◆ WHAT YOU WILL DO:
The output should contain the listing word for word and no pictures.

◆ DATA FOR PROCESSING:
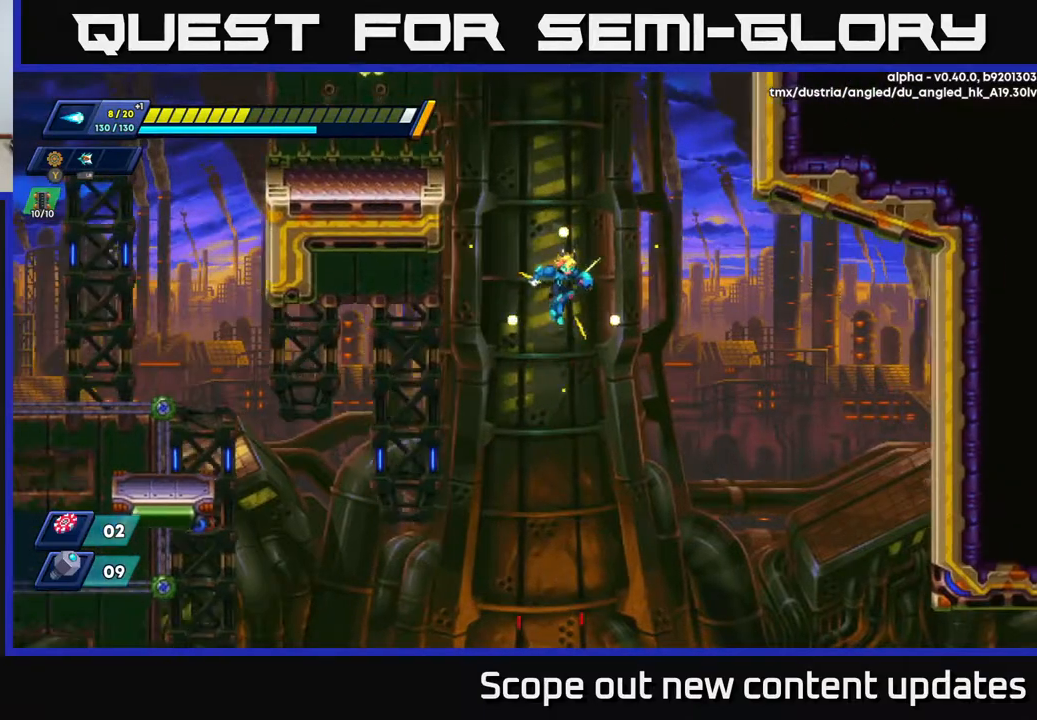
{"buttons": ["DPAD_RIGHT"], "left_stick": "center", "right_stick": "down", "events": []}
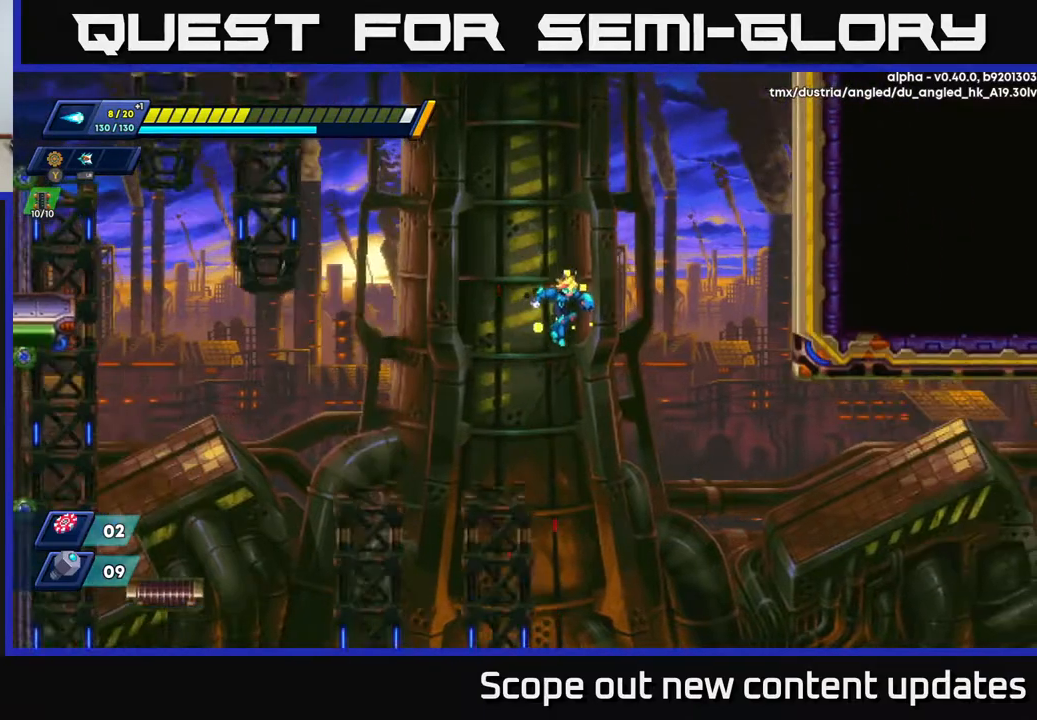
{"buttons": ["DPAD_RIGHT"], "left_stick": "center", "right_stick": "down", "events": []}
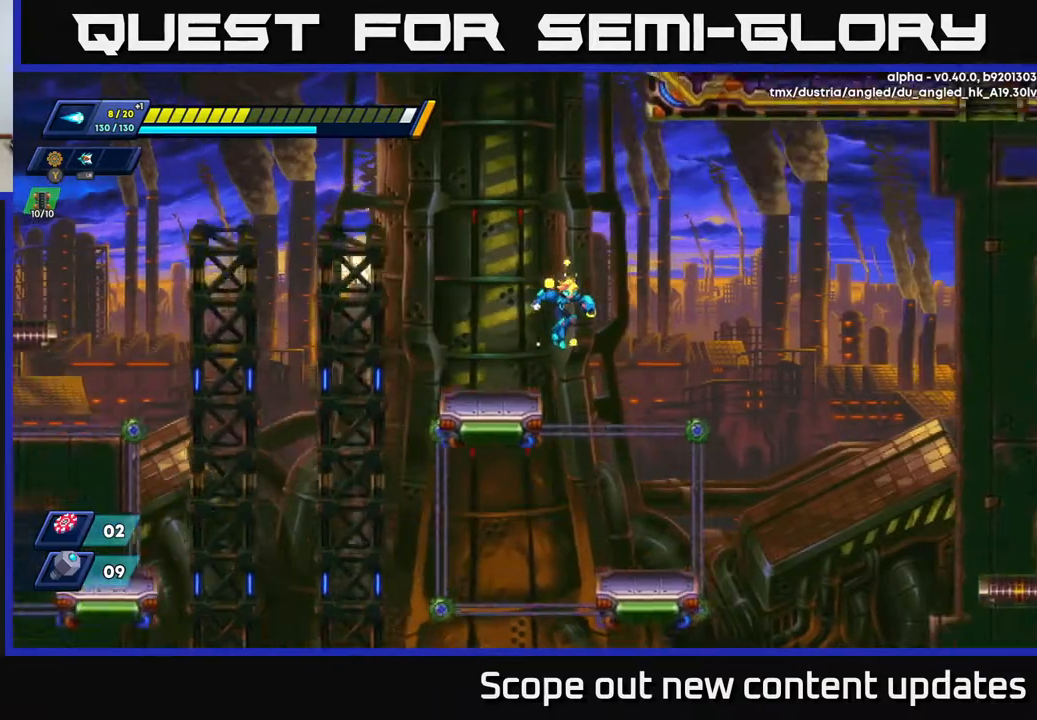
{"buttons": ["DPAD_RIGHT"], "left_stick": "center", "right_stick": "center", "events": [[367, "right_stick", "center"]]}
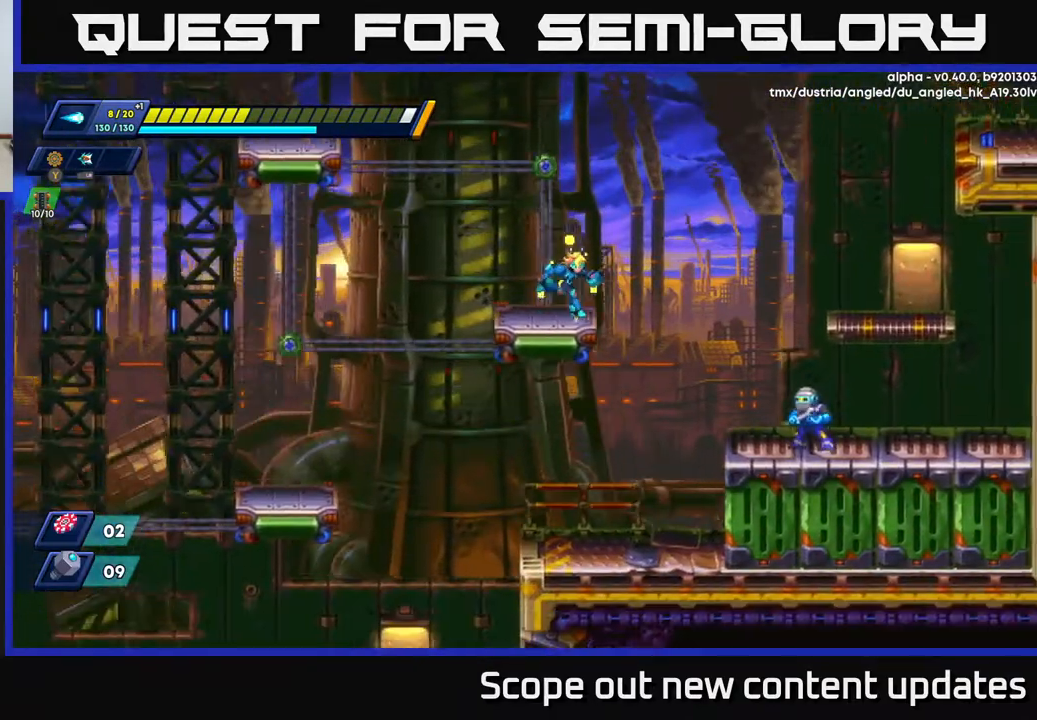
{"buttons": [], "left_stick": "center", "right_stick": "center", "events": [[367, "DPAD_RIGHT", "up"]]}
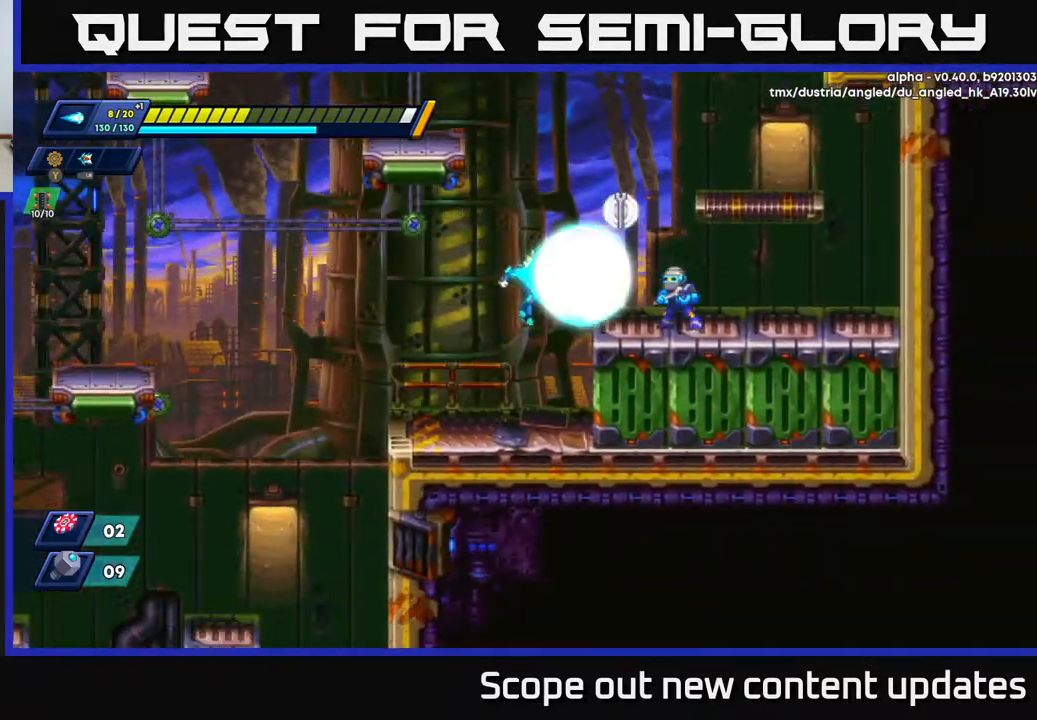
{"buttons": [], "left_stick": "center", "right_stick": "center", "events": [[50, "X", "down"], [117, "X", "up"], [250, "DPAD_RIGHT", "down"], [383, "DPAD_RIGHT", "up"]]}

◆ REPLY:
{"buttons": ["DPAD_RIGHT"], "left_stick": "center", "right_stick": "down", "events": []}
{"buttons": ["DPAD_RIGHT"], "left_stick": "center", "right_stick": "down", "events": []}
{"buttons": ["DPAD_RIGHT"], "left_stick": "center", "right_stick": "center", "events": [[367, "right_stick", "center"]]}
{"buttons": [], "left_stick": "center", "right_stick": "center", "events": [[367, "DPAD_RIGHT", "up"]]}
{"buttons": [], "left_stick": "center", "right_stick": "center", "events": [[50, "X", "down"], [117, "X", "up"], [250, "DPAD_RIGHT", "down"], [383, "DPAD_RIGHT", "up"]]}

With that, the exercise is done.